BEGIN DATA

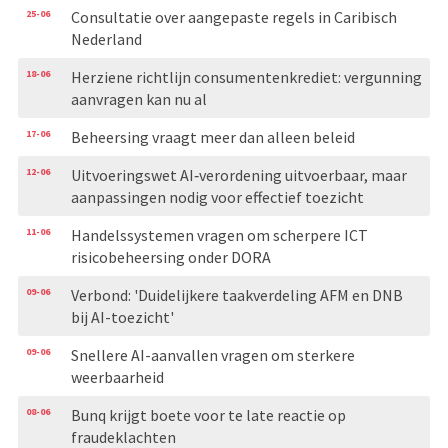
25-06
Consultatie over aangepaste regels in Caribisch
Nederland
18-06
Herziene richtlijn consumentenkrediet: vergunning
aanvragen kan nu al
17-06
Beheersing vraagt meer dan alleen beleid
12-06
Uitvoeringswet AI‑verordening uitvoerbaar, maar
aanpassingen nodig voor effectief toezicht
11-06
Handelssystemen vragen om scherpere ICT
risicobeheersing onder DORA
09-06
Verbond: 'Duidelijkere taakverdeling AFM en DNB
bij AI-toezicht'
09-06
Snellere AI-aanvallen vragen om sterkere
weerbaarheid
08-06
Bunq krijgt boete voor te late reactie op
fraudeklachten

END DATA

--- INSTRUCTION ---
Pull every line containing the word "voor" out of the entries above.

--- SOLUTION FOR THIS EXERCISE ---
aanpassingen nodig voor effectief toezicht
Bunq krijgt boete voor te late reactie op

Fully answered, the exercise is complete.